A long-quiet yet huge supervolcano that lies under 500,000 people in Italy may be waking up and approaching a "critical state," scientists report this week in the journal Nature Communications.
Based on physical measurements and computer modeling, "we propose that magma could be approaching the CDP at Campi Flegrei, a volcano in the metropolitan area of Naples, one of the most densely inhabited areas in the world, and where accelerating deformation and heating are currently being observed," wrote the scientists—who are led by Giovanni Chiodini of the Italian National Institute of Geophysics in Rome.
A sudden release of hot magmatic gasses is possible in the near future, which could trigger a large eruption, the scientists warn. Yet the timing of any possible eruption is unknown and is currently not possible to predict.

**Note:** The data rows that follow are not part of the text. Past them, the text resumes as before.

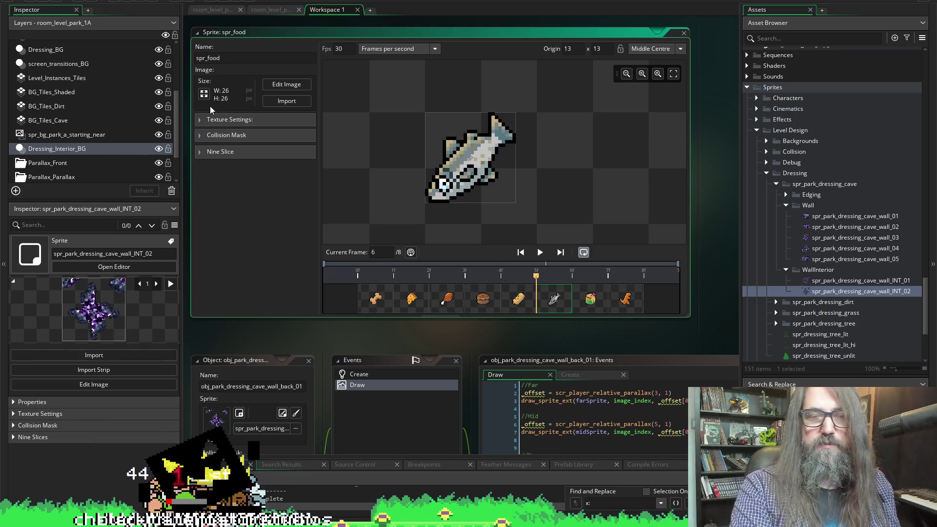
left_click(128, 3)
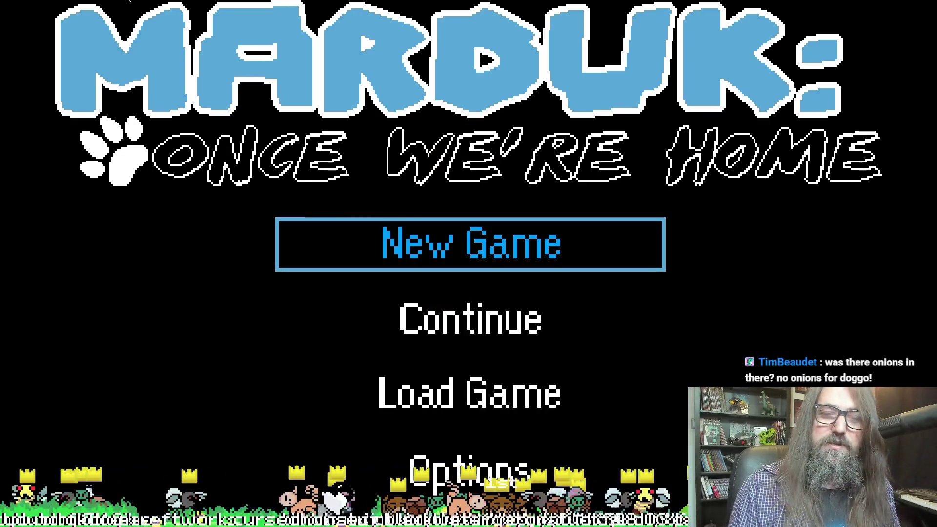
Step: Resume the saved game and spear the dog through the rock wall into the cave
key("Down")
key("Return")
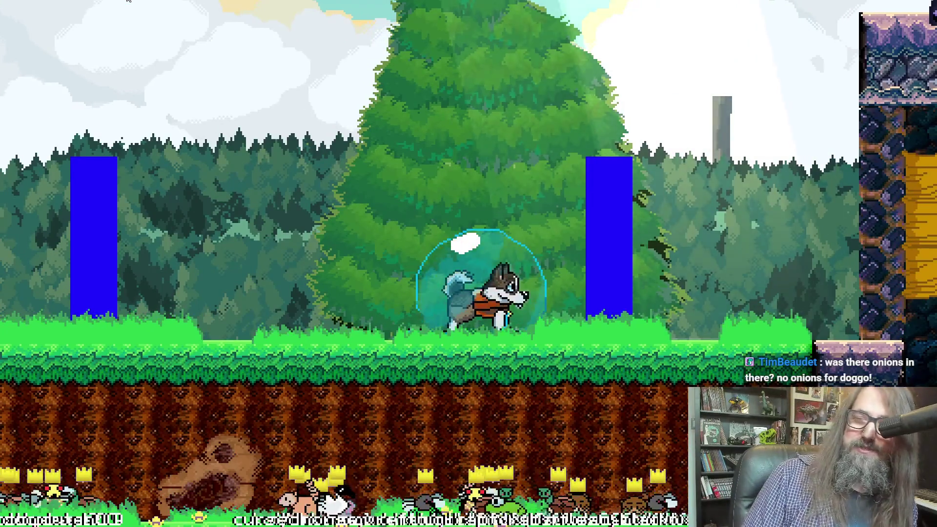
key("Right")
key("Left")
key("Right")
key("x")
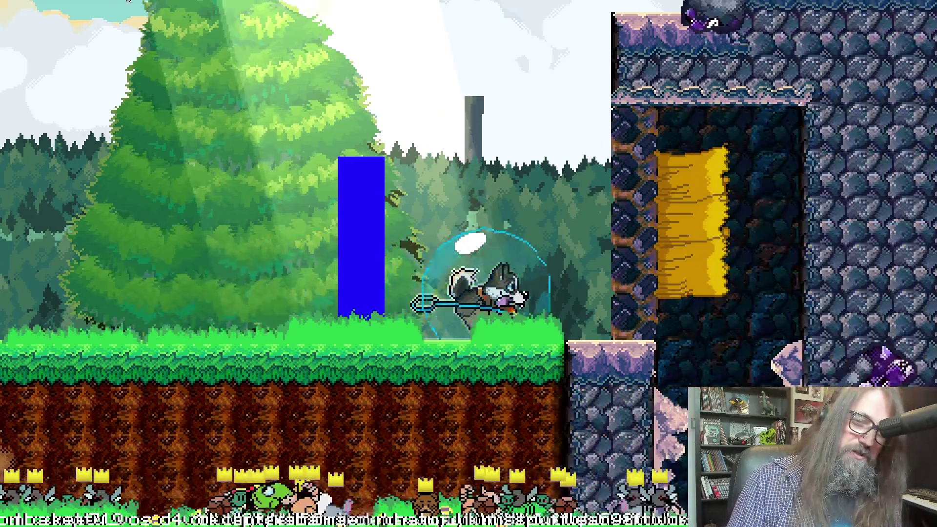
key("Right")
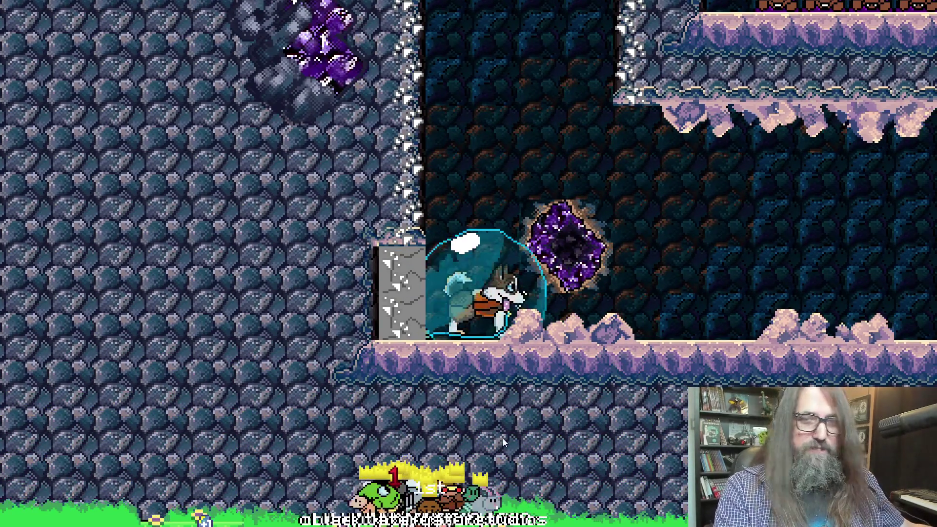
Step: Close the playtest, stop the run and switch to the purple crystal artwork in Aseprite
key("Escape")
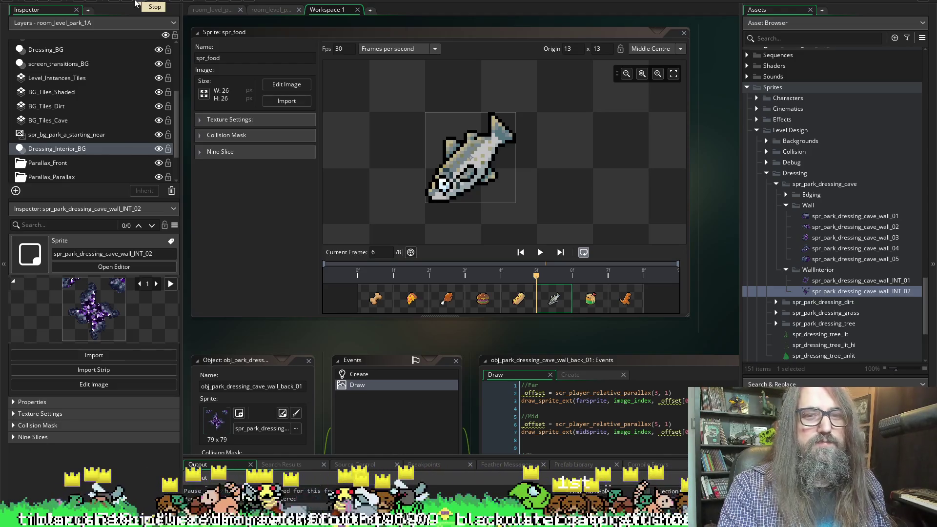
left_click(135, 3)
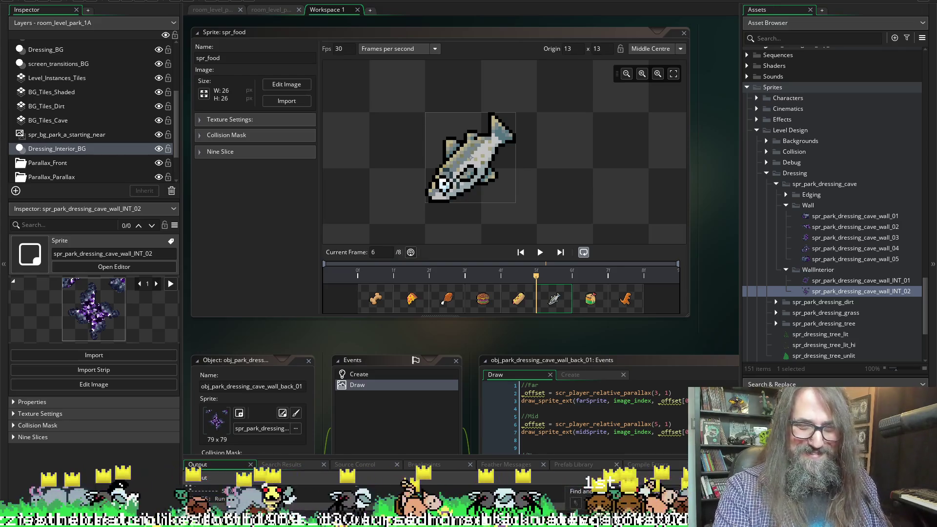
mouse_move(338, 518)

In response to the news, Italy's government has raised the volcano's threat level from green to yellow, or from quiet to requires scientific monitoring. In other words, the government is urging a measured response to the study, followed by additional scientific work.

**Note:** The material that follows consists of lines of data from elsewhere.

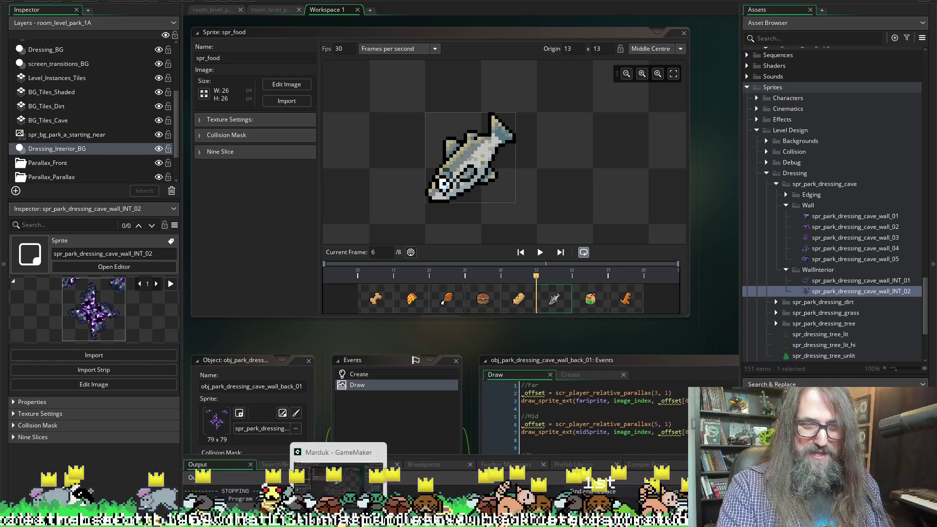
left_click(317, 466)
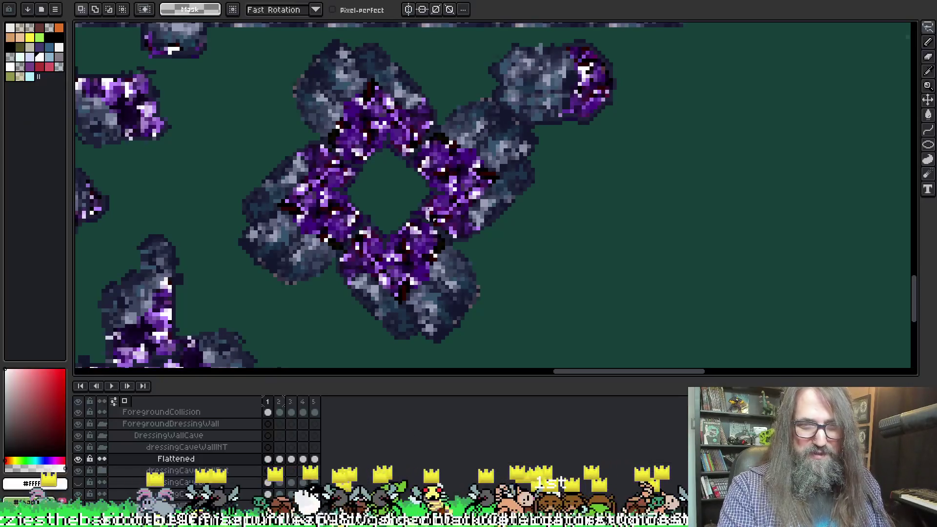
Step: Show the stone wall background layer and reselect the area around the purple crystal
scroll(427, 214, "down", 2)
scroll(427, 214, "up", 2)
scroll(406, 220, "down", 1)
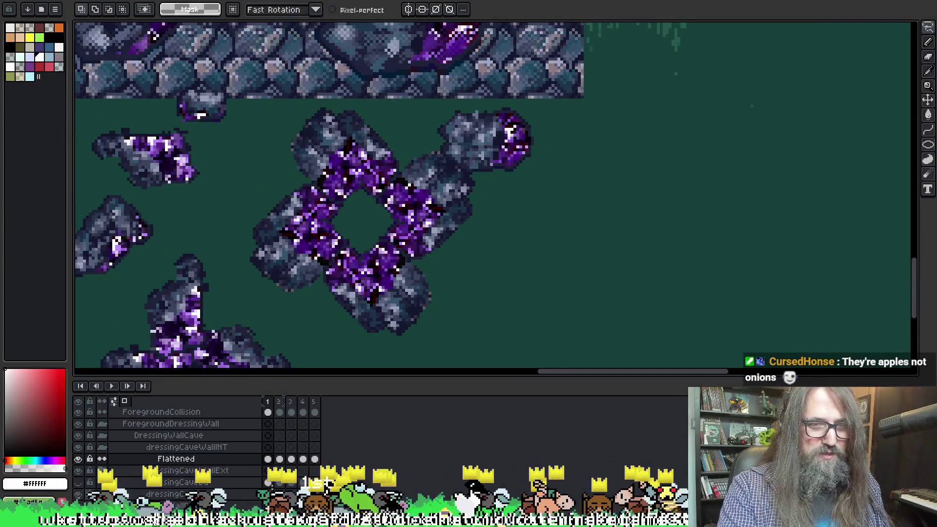
left_click(80, 483)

Campi Flegrei means "burning fields" in Italian. The volcanic region is also known as the Phlegraean Fields. Like other supervolcanoes—such as the one responsible for the geothermal features of Yellowstone—it is not a single volcanic cone. Rather, it's a large complex, much of it underground or under the Mediterranean Sea, that includes 24 craters, as well as various geysers and vents that can release hot gas.